* Your objective:
Set down all of the data again, character for character.

* Data extracts:
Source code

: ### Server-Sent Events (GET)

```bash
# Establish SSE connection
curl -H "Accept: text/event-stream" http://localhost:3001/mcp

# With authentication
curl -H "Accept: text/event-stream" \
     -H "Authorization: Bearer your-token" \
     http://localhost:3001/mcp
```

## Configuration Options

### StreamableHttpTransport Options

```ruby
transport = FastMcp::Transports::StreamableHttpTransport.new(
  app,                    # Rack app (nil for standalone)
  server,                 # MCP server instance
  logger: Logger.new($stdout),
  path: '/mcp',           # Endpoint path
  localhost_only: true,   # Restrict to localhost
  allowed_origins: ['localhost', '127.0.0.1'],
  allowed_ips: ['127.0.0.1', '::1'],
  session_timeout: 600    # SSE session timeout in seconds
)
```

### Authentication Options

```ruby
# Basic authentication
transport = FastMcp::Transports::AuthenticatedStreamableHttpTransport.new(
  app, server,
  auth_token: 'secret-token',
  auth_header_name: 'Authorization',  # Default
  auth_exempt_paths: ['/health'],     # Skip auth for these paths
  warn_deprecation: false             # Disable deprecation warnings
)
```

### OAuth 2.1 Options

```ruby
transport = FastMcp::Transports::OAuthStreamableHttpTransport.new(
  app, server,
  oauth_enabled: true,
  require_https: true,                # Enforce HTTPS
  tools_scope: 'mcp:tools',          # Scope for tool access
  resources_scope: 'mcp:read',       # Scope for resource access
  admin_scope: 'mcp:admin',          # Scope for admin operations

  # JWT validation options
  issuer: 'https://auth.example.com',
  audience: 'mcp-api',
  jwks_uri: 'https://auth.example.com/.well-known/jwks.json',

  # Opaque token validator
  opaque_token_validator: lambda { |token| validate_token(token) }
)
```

* Exercise response:
Source code

: ### Server-Sent Events (GET)

```bash
# Establish SSE connection
curl -H "Accept: text/event-stream" http://localhost:3001/mcp

# With authentication
curl -H "Accept: text/event-stream" \
     -H "Authorization: Bearer your-token" \
     http://localhost:3001/mcp
```

## Configuration Options

### StreamableHttpTransport Options

```ruby
transport = FastMcp::Transports::StreamableHttpTransport.new(
  app,                    # Rack app (nil for standalone)
  server,                 # MCP server instance
  logger: Logger.new($stdout),
  path: '/mcp',           # Endpoint path
  localhost_only: true,   # Restrict to localhost
  allowed_origins: ['localhost', '127.0.0.1'],
  allowed_ips: ['127.0.0.1', '::1'],
  session_timeout: 600    # SSE session timeout in seconds
)
```

### Authentication Options

```ruby
# Basic authentication
transport = FastMcp::Transports::AuthenticatedStreamableHttpTransport.new(
  app, server,
  auth_token: 'secret-token',
  auth_header_name: 'Authorization',  # Default
  auth_exempt_paths: ['/health'],     # Skip auth for these paths
  warn_deprecation: false             # Disable deprecation warnings
)
```

### OAuth 2.1 Options

```ruby
transport = FastMcp::Transports::OAuthStreamableHttpTransport.new(
  app, server,
  oauth_enabled: true,
  require_https: true,                # Enforce HTTPS
  tools_scope: 'mcp:tools',          # Scope for tool access
  resources_scope: 'mcp:read',       # Scope for resource access
  admin_scope: 'mcp:admin',          # Scope for admin operations

  # JWT validation options
  issuer: 'https://auth.example.com',
  audience: 'mcp-api',
  jwks_uri: 'https://auth.example.com/.well-known/jwks.json',

  # Opaque token validator
  opaque_token_validator: lambda { |token| validate_token(token) }
)
```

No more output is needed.